● What the exercise asks: Rewrite the records below, replacing every "Summary" with "Overview" and leaving all other text untouched.

● Given information:
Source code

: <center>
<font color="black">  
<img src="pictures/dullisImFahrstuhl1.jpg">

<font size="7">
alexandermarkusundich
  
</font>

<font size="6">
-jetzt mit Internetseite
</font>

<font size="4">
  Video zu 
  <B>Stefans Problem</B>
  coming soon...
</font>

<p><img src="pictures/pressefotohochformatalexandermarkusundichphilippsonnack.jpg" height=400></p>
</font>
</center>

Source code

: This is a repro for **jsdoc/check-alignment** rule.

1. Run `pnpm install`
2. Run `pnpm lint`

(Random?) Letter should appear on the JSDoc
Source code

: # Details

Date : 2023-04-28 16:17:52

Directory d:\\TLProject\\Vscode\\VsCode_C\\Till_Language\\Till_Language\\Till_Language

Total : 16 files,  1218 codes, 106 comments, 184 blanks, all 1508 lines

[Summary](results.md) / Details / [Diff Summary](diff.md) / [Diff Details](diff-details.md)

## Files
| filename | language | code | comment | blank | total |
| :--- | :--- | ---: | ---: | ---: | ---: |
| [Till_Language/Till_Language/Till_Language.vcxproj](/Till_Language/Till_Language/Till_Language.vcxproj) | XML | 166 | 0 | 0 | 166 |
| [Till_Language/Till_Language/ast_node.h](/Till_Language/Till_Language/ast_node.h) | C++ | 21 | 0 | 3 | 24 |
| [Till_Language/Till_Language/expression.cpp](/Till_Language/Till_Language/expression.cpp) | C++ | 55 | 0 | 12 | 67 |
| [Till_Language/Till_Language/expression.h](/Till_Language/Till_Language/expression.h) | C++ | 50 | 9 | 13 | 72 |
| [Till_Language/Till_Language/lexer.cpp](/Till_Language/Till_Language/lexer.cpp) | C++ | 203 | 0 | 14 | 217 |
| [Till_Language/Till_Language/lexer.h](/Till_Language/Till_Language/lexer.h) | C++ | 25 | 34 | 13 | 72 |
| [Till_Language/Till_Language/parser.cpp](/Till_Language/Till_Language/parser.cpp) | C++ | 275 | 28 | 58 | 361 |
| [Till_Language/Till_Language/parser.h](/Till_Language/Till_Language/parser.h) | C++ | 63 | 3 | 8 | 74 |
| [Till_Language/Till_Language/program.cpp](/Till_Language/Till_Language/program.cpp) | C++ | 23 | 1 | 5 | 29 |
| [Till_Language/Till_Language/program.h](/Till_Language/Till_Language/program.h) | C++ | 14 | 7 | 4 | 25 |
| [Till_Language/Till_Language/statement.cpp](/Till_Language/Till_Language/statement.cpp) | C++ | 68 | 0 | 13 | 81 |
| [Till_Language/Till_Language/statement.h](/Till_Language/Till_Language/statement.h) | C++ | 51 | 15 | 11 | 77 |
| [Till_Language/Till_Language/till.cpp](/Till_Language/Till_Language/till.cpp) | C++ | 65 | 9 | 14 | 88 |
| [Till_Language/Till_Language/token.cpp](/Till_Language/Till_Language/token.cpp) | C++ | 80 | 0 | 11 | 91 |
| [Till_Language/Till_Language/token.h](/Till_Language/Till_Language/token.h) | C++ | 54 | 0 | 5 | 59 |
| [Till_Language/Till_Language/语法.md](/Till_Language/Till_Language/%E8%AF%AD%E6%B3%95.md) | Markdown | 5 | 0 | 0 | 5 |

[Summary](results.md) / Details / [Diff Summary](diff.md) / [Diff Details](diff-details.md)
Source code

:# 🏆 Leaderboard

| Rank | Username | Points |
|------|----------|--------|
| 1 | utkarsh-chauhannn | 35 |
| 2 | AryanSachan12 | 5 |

● Written solution:
Source code

: <center>
<font color="black">  
<img src="pictures/dullisImFahrstuhl1.jpg">

<font size="7">
alexandermarkusundich
  
</font>

<font size="6">
-jetzt mit Internetseite
</font>

<font size="4">
  Video zu 
  <B>Stefans Problem</B>
  coming soon...
</font>

<p><img src="pictures/pressefotohochformatalexandermarkusundichphilippsonnack.jpg" height=400></p>
</font>
</center>

Source code

: This is a repro for **jsdoc/check-alignment** rule.

1. Run `pnpm install`
2. Run `pnpm lint`

(Random?) Letter should appear on the JSDoc
Source code

: # Details

Date : 2023-04-28 16:17:52

Directory d:\\TLProject\\Vscode\\VsCode_C\\Till_Language\\Till_Language\\Till_Language

Total : 16 files,  1218 codes, 106 comments, 184 blanks, all 1508 lines

[Overview](results.md) / Details / [Diff Overview](diff.md) / [Diff Details](diff-details.md)

## Files
| filename | language | code | comment | blank | total |
| :--- | :--- | ---: | ---: | ---: | ---: |
| [Till_Language/Till_Language/Till_Language.vcxproj](/Till_Language/Till_Language/Till_Language.vcxproj) | XML | 166 | 0 | 0 | 166 |
| [Till_Language/Till_Language/ast_node.h](/Till_Language/Till_Language/ast_node.h) | C++ | 21 | 0 | 3 | 24 |
| [Till_Language/Till_Language/expression.cpp](/Till_Language/Till_Language/expression.cpp) | C++ | 55 | 0 | 12 | 67 |
| [Till_Language/Till_Language/expression.h](/Till_Language/Till_Language/expression.h) | C++ | 50 | 9 | 13 | 72 |
| [Till_Language/Till_Language/lexer.cpp](/Till_Language/Till_Language/lexer.cpp) | C++ | 203 | 0 | 14 | 217 |
| [Till_Language/Till_Language/lexer.h](/Till_Language/Till_Language/lexer.h) | C++ | 25 | 34 | 13 | 72 |
| [Till_Language/Till_Language/parser.cpp](/Till_Language/Till_Language/parser.cpp) | C++ | 275 | 28 | 58 | 361 |
| [Till_Language/Till_Language/parser.h](/Till_Language/Till_Language/parser.h) | C++ | 63 | 3 | 8 | 74 |
| [Till_Language/Till_Language/program.cpp](/Till_Language/Till_Language/program.cpp) | C++ | 23 | 1 | 5 | 29 |
| [Till_Language/Till_Language/program.h](/Till_Language/Till_Language/program.h) | C++ | 14 | 7 | 4 | 25 |
| [Till_Language/Till_Language/statement.cpp](/Till_Language/Till_Language/statement.cpp) | C++ | 68 | 0 | 13 | 81 |
| [Till_Language/Till_Language/statement.h](/Till_Language/Till_Language/statement.h) | C++ | 51 | 15 | 11 | 77 |
| [Till_Language/Till_Language/till.cpp](/Till_Language/Till_Language/till.cpp) | C++ | 65 | 9 | 14 | 88 |
| [Till_Language/Till_Language/token.cpp](/Till_Language/Till_Language/token.cpp) | C++ | 80 | 0 | 11 | 91 |
| [Till_Language/Till_Language/token.h](/Till_Language/Till_Language/token.h) | C++ | 54 | 0 | 5 | 59 |
| [Till_Language/Till_Language/语法.md](/Till_Language/Till_Language/%E8%AF%AD%E6%B3%95.md) | Markdown | 5 | 0 | 0 | 5 |

[Overview](results.md) / Details / [Diff Overview](diff.md) / [Diff Details](diff-details.md)
Source code

:# 🏆 Leaderboard

| Rank | Username | Points |
|------|----------|--------|
| 1 | utkarsh-chauhannn | 35 |
| 2 | AryanSachan12 | 5 |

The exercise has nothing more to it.